Mr Halvorsen is our guest blogger. He’s a bitter old faggot who spends all his welfare money on drinks and boys in a dark corner of London Pub, which is a legendary gay bar i Oslo. Now he gets a chance to do what he does best: Pass judgment on others from a safe distance. Lucky for us!
Lady Gaga just had a shit, and out of her avant garde ass, came Giorgos Alkaios and his four hunky dancers! This is my favorite entry this year, and here’s why: This performance is like a big hug from baby Jesus for all the fags and fag hags of Europe.
Let’s face it: The Greek entry is like a scene from a hot gay porn movie! The young handsome dancers just know they’ve been very, very naughty. The pugdy big daddy, Mr Giorgos himself, punishes them by smacking their firm asses verbally for about three testoterone filled and guttoral popalicious minutes. Excuse me, I just had a Eurovision orgasm and came in my pants!
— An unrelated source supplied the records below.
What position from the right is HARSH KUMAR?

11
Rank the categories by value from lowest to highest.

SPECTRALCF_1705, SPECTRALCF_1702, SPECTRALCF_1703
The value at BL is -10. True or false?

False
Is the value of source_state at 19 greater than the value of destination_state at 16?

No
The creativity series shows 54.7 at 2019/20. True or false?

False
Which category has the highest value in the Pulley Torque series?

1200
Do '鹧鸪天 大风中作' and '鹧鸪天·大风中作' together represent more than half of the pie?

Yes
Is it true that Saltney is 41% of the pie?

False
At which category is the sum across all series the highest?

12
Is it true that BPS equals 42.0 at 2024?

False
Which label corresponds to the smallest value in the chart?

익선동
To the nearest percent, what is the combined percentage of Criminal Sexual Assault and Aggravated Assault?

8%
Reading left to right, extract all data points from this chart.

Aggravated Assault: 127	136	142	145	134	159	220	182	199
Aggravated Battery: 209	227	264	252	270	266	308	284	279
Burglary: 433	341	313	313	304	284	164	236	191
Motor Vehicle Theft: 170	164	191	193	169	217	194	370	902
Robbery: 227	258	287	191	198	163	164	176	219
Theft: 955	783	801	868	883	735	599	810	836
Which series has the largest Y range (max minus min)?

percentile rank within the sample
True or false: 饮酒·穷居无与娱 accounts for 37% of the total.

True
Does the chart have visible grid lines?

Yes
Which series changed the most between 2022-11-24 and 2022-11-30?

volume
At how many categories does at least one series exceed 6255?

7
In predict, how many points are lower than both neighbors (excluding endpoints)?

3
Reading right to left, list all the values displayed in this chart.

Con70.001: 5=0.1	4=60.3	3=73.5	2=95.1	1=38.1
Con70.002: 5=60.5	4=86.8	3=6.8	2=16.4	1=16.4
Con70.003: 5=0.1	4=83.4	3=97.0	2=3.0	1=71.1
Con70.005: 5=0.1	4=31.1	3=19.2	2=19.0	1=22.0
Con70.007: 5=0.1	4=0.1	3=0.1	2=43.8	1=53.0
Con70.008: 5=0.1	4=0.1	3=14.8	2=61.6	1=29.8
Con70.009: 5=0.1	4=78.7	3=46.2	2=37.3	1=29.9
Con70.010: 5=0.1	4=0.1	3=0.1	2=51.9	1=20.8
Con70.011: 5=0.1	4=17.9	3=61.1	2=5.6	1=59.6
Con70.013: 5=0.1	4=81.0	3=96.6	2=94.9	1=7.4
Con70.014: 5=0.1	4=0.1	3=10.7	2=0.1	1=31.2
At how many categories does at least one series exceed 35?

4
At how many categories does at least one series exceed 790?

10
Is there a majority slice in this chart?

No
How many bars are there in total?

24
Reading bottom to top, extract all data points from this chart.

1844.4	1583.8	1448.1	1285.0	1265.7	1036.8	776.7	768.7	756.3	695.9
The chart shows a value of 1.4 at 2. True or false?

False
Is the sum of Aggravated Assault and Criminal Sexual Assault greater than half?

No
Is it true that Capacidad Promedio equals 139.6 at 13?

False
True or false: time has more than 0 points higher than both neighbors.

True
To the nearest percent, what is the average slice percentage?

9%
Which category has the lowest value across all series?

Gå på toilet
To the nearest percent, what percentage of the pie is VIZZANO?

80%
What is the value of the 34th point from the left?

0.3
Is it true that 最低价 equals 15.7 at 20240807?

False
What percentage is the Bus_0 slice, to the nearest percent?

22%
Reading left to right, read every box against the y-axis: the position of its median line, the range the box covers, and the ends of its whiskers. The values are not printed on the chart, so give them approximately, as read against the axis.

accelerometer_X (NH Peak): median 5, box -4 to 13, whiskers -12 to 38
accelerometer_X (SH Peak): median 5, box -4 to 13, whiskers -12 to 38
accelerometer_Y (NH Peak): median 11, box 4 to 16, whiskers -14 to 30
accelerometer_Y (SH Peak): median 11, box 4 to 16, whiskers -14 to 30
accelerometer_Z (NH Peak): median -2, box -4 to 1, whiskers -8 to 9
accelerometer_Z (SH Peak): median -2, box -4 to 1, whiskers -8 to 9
It’s easy to be distracted by this homo erotic performance from the very country that invented gays, but let’s not forget about the song itself! I’m telling you, girlfriend, Opa! has all the qualities of a Eurovision hit. It’s so tacky it goes from good to bad and then back to good again! Plus it’s instantly catchy, has sufficient etno flavour in it, and you’re either asleep on Valium, or in a wheel chair if you don’t want to shake your ass to the beat of this Hellenic orgy of rhythm and pure male sweat.
OK, so Greece treats it’s asylum seekers like shit. They’re retarded economically, but girl, I’m telling you, they definitely know how to terrorize the world through Eurovison. And I mean that in a good way.
The only thing missing on stage (that would rub my male g-spot) is a wind machine! But hey, you just can’t have it all.